→ **Task instructions**
Each record below should be output verbatim, without pictures.

[Supplied material Boundary: Start]

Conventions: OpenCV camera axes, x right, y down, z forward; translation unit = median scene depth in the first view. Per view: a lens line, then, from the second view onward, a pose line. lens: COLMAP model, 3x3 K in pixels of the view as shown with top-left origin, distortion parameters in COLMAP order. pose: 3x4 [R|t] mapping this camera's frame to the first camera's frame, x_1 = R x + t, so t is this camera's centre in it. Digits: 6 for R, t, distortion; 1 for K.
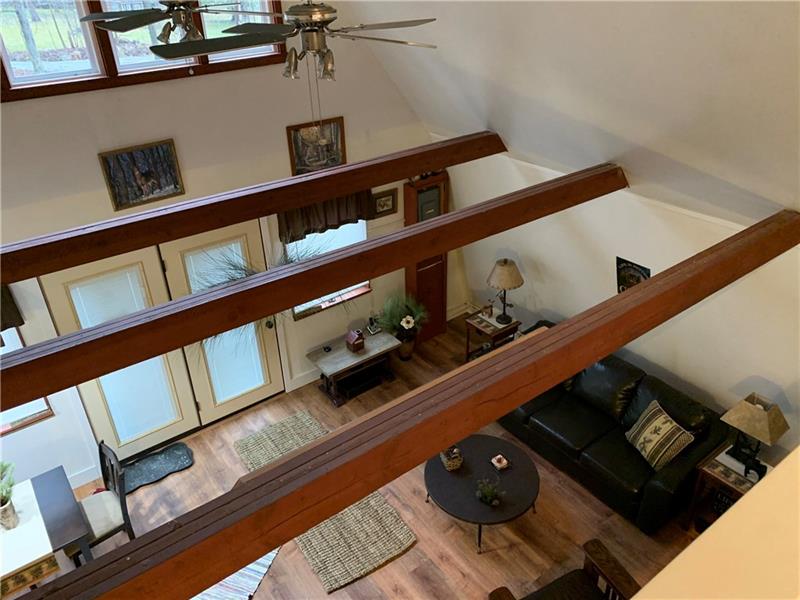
lens RADIAL K [[612.4, 0, 397.7], [0, 612.4, 302.8], [0, 0, 1]] dist [0.044177, -0.010208]
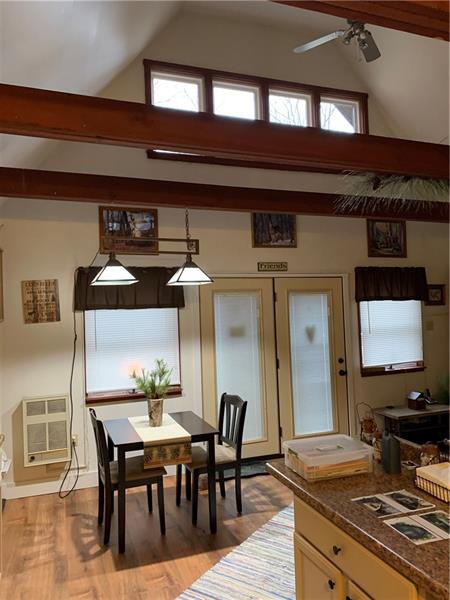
lens RADIAL K [[459.3, 0, 230.9], [0, 459.3, 302.1], [0, 0, 1]] dist [0.044177, -0.010208]
pose [[0.960332, -0.013667, -0.278523, -0.198790], [-0.134118, 0.853056, -0.504289, 0.480656], [0.244488, 0.521640, 0.817384, 0.169889]]
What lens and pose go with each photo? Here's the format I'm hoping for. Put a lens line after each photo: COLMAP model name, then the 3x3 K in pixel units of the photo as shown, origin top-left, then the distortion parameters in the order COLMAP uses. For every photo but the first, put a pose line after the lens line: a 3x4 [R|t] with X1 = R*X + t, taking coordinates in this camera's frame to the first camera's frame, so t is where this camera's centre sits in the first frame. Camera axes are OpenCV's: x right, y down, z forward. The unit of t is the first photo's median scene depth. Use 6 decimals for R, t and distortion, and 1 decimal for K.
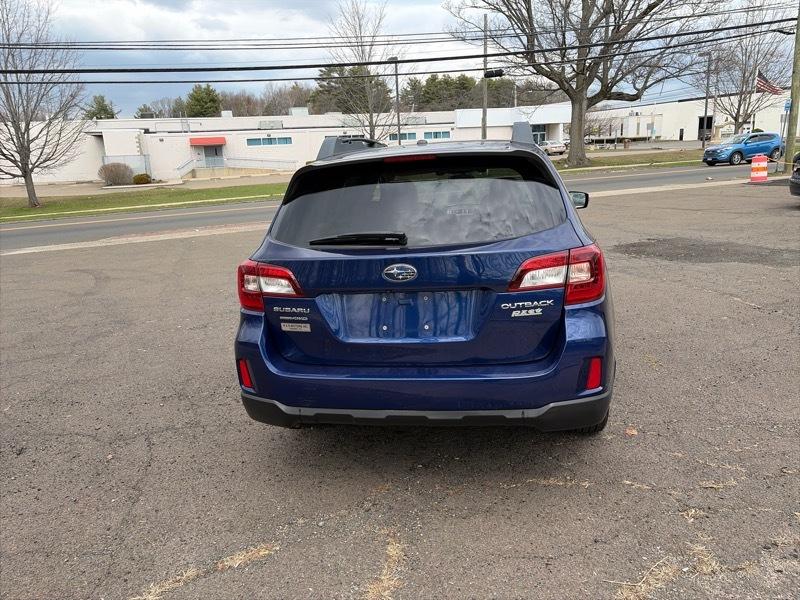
lens RADIAL K [[606.2, 0, 402.4], [0, 606.2, 294.9], [0, 0, 1]] dist [0.031212, -0.005343]
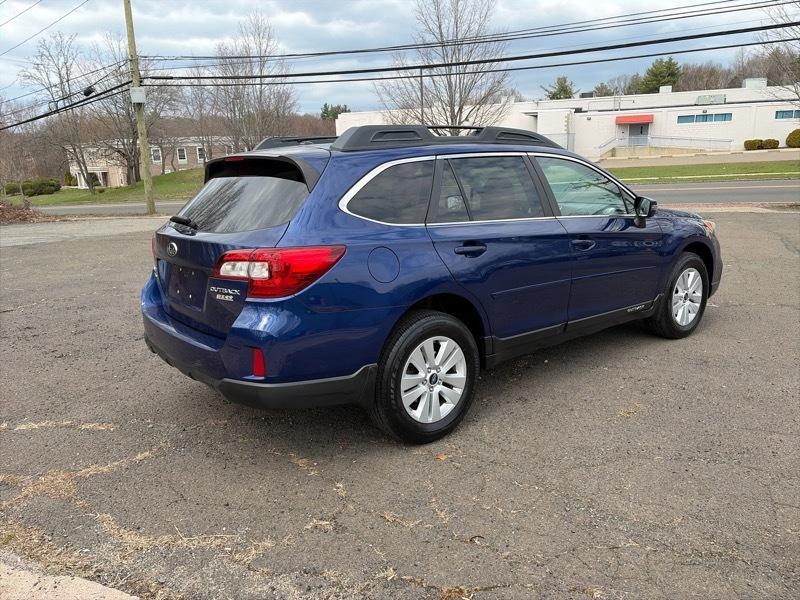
lens RADIAL K [[598.2, 0, 400.0], [0, 598.2, 300.0], [0, 0, 1]] dist [0.033472, -0.003921]
pose [[0.767044, 0.178966, -0.616128, 0.080925], [-0.150578, 0.983702, 0.098273, -0.008938], [0.623674, 0.017395, 0.781491, 0.021721]]
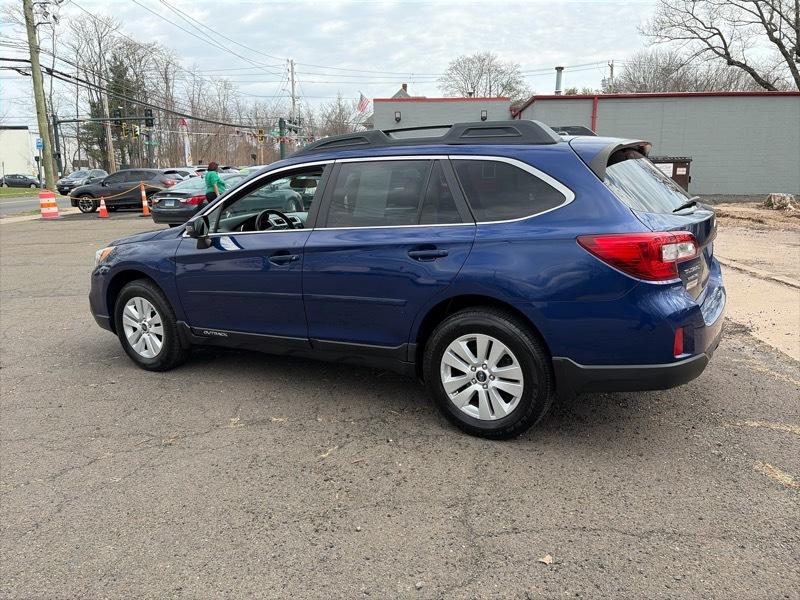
lens RADIAL K [[603.0, 0, 402.3], [0, 603.0, 301.5], [0, 0, 1]] dist [0.057893, -0.055671]
pose [[0.340068, -0.155786, 0.927407, -0.105220], [0.211179, 0.973646, 0.086117, -0.009459], [-0.916383, 0.166563, 0.364004, 0.081675]]
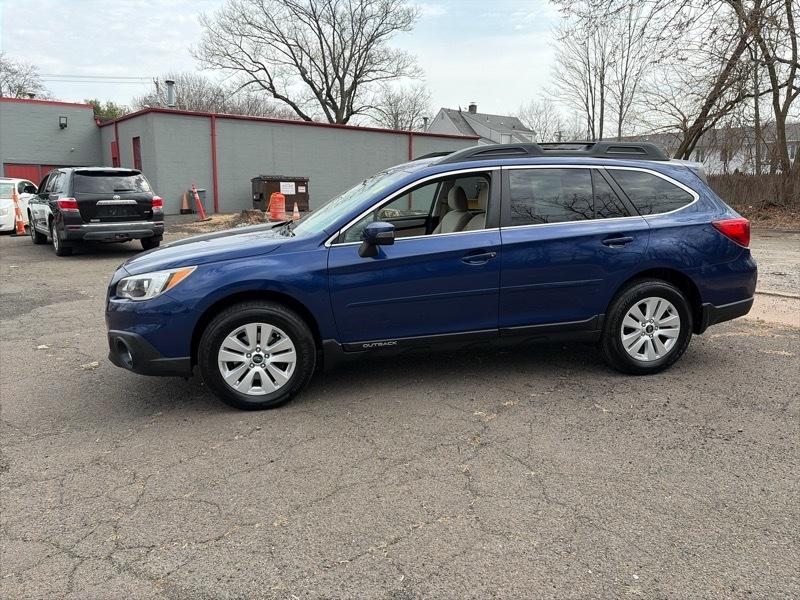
lens RADIAL K [[614.2, 0, 400.0], [0, 614.2, 300.0], [0, 0, 1]] dist [0.017374, -0.002654]
pose [[-0.385472, -0.120454, 0.914824, -0.113360], [0.226565, 0.948735, 0.220385, -0.033190], [-0.894472, 0.292219, -0.338420, 0.193014]]
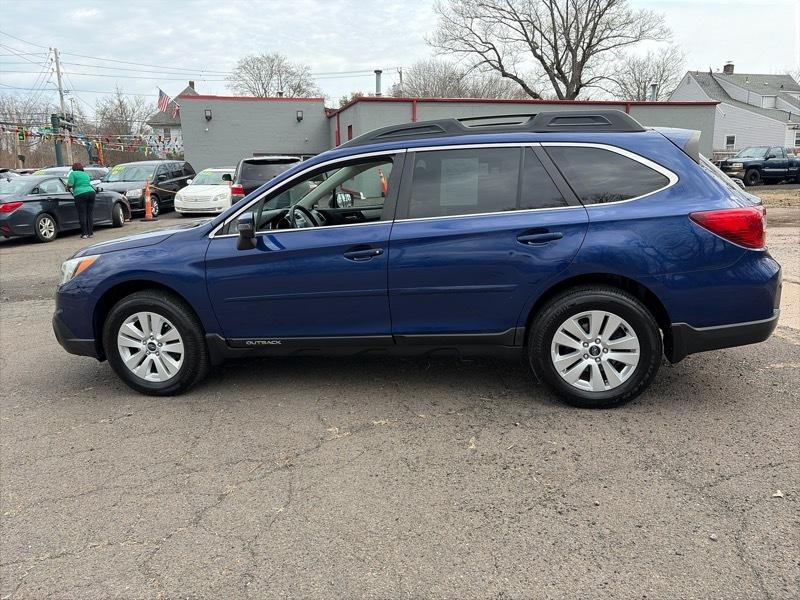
lens RADIAL K [[606.2, 0, 402.4], [0, 606.2, 294.9], [0, 0, 1]] dist [0.031212, -0.005343]
pose [[0.004129, -0.156917, 0.987603, -0.113066], [0.251527, 0.956022, 0.150848, -0.018998], [-0.967841, 0.247786, 0.043416, 0.129281]]
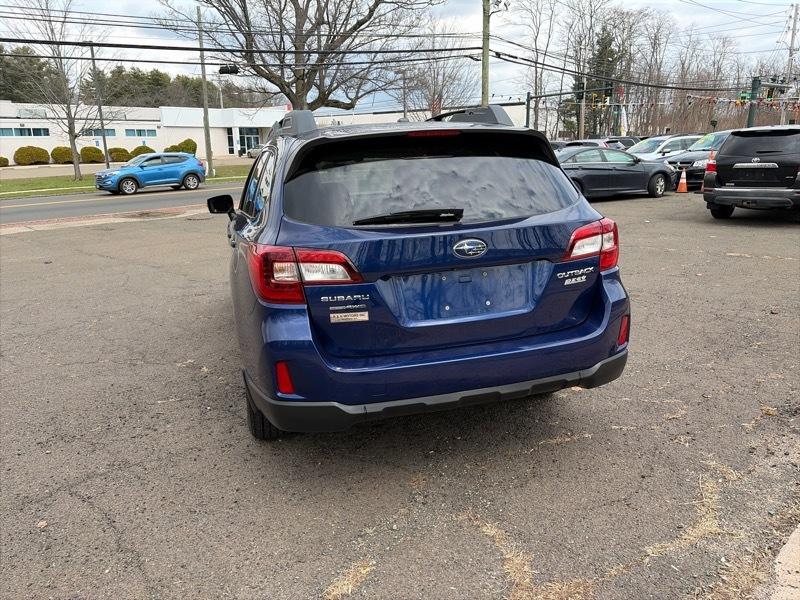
lens RADIAL K [[603.0, 0, 402.3], [0, 603.0, 301.5], [0, 0, 1]] dist [0.057893, -0.055671]
pose [[0.892865, -0.080480, 0.443075, -0.037409], [0.078793, 0.996643, 0.022251, 0.001286], [-0.443378, 0.015044, 0.896209, 0.012632]]
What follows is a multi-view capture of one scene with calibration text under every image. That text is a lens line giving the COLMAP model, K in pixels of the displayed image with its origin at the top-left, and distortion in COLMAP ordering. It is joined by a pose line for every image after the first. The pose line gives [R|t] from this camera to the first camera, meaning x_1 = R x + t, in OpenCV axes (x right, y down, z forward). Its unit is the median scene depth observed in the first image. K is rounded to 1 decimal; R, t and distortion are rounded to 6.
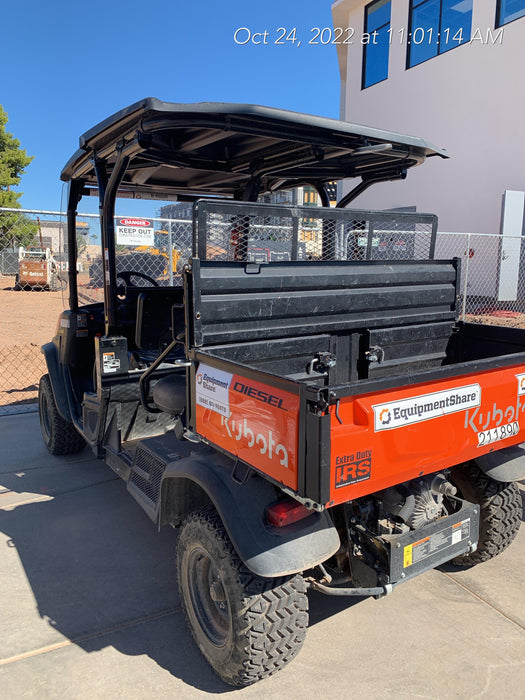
lens RADIAL K [[531.4, 0, 268.8], [0, 531.4, 347.0], [0, 0, 1]] dist [0.056556, -0.076356]
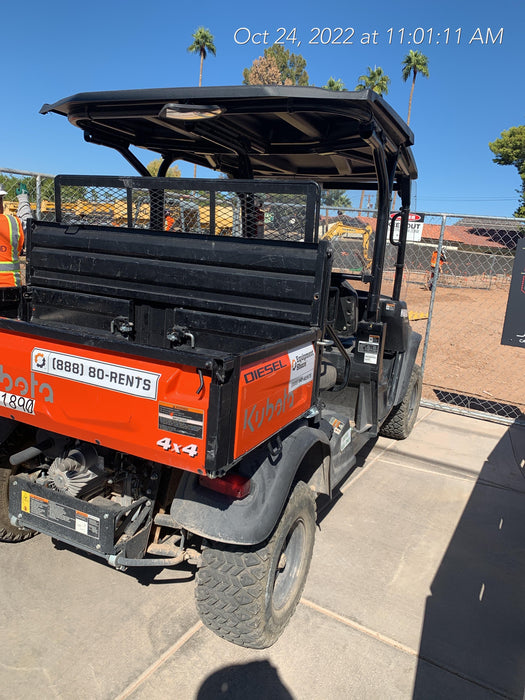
lens RADIAL K [[531.4, 0, 265.3], [0, 531.4, 345.0], [0, 0, 1]] dist [0.056556, -0.076356]
pose [[0.496415, 0.198854, -0.845002, 1.343239], [-0.221027, 0.970282, 0.098489, -0.119044], [0.839475, 0.137877, 0.525615, 0.810973]]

[Supplied material Boundary: End]

→ **Final answer**
Conventions: OpenCV camera axes, x right, y down, z forward; translation unit = median scene depth in the first view. Per view: a lens line, then, from the second view onward, a pose line. lens: COLMAP model, 3x3 K in pixels of the view as shown with top-left origin, distortion parameters in COLMAP order. pose: 3x4 [R|t] mapping this camera's frame to the first camera's frame, x_1 = R x + t, so t is this camera's centre in it. Digits: 6 for R, t, distortion; 1 for K.
lens RADIAL K [[612.4, 0, 397.7], [0, 612.4, 302.8], [0, 0, 1]] dist [0.044177, -0.010208]
lens RADIAL K [[459.3, 0, 230.9], [0, 459.3, 302.1], [0, 0, 1]] dist [0.044177, -0.010208]
pose [[0.960332, -0.013667, -0.278523, -0.198790], [-0.134118, 0.853056, -0.504289, 0.480656], [0.244488, 0.521640, 0.817384, 0.169889]]
What lens and pose go with each photo? Here's the format I'm hoping for. Put a lens line after each photo: COLMAP model name, then the 3x3 K in pixel units of the photo as shown, origin top-left, then the distortion parameters in the order COLMAP uses. For every photo but the first, put a pose line after the lens line: a 3x4 [R|t] with X1 = R*X + t, taking coordinates in this camera's frame to the first camera's frame, so t is where this camera's centre sits in the first frame. Camera axes are OpenCV's: x right, y down, z forward. The unit of t is the first photo's median scene depth. Use 6 decimals for R, t and distortion, and 1 decimal for K.
lens RADIAL K [[606.2, 0, 402.4], [0, 606.2, 294.9], [0, 0, 1]] dist [0.031212, -0.005343]
lens RADIAL K [[598.2, 0, 400.0], [0, 598.2, 300.0], [0, 0, 1]] dist [0.033472, -0.003921]
pose [[0.767044, 0.178966, -0.616128, 0.080925], [-0.150578, 0.983702, 0.098273, -0.008938], [0.623674, 0.017395, 0.781491, 0.021721]]
lens RADIAL K [[603.0, 0, 402.3], [0, 603.0, 301.5], [0, 0, 1]] dist [0.057893, -0.055671]
pose [[0.340068, -0.155786, 0.927407, -0.105220], [0.211179, 0.973646, 0.086117, -0.009459], [-0.916383, 0.166563, 0.364004, 0.081675]]
lens RADIAL K [[614.2, 0, 400.0], [0, 614.2, 300.0], [0, 0, 1]] dist [0.017374, -0.002654]
pose [[-0.385472, -0.120454, 0.914824, -0.113360], [0.226565, 0.948735, 0.220385, -0.033190], [-0.894472, 0.292219, -0.338420, 0.193014]]
lens RADIAL K [[606.2, 0, 402.4], [0, 606.2, 294.9], [0, 0, 1]] dist [0.031212, -0.005343]
pose [[0.004129, -0.156917, 0.987603, -0.113066], [0.251527, 0.956022, 0.150848, -0.018998], [-0.967841, 0.247786, 0.043416, 0.129281]]
lens RADIAL K [[603.0, 0, 402.3], [0, 603.0, 301.5], [0, 0, 1]] dist [0.057893, -0.055671]
pose [[0.892865, -0.080480, 0.443075, -0.037409], [0.078793, 0.996643, 0.022251, 0.001286], [-0.443378, 0.015044, 0.896209, 0.012632]]
What follows is a multi-view capture of one scene with calibration text under every image. That text is a lens line giving the COLMAP model, K in pixels of the displayed image with its origin at the top-left, and distortion in COLMAP ordering. It is joined by a pose line for every image after the first. The pose line gives [R|t] from this camera to the first camera, meaning x_1 = R x + t, in OpenCV axes (x right, y down, z forward). Its unit is the median scene depth observed in the first image. K is rounded to 1 decimal; R, t and distortion are rounded to 6.
lens RADIAL K [[531.4, 0, 268.8], [0, 531.4, 347.0], [0, 0, 1]] dist [0.056556, -0.076356]
lens RADIAL K [[531.4, 0, 265.3], [0, 531.4, 345.0], [0, 0, 1]] dist [0.056556, -0.076356]
pose [[0.496415, 0.198854, -0.845002, 1.343239], [-0.221027, 0.970282, 0.098489, -0.119044], [0.839475, 0.137877, 0.525615, 0.810973]]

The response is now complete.